### Records to process

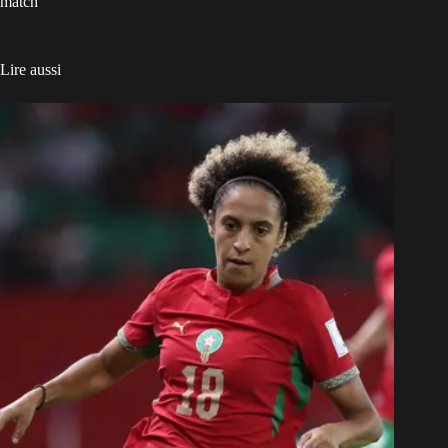
match
Lire aussi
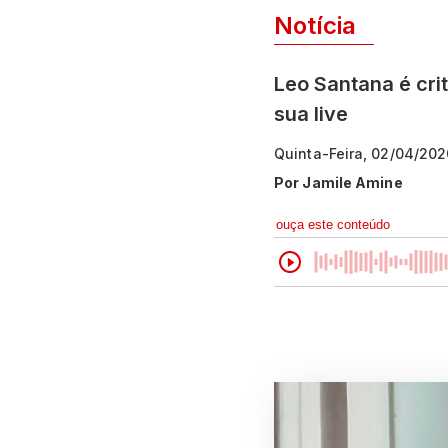
Notícia
Leo Santana é cri
sua live
Quinta-Feira, 02/04/20
Por
Jamile Amine
ouça este conteúdo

### What you will do
The listing should be transcribed in full, exactly, and without its pictures.

### Answer space
match
Lire aussi
Notícia
Leo Santana é cri
sua live
Quinta-Feira, 02/04/20
Por
Jamile Amine
ouça este conteúdo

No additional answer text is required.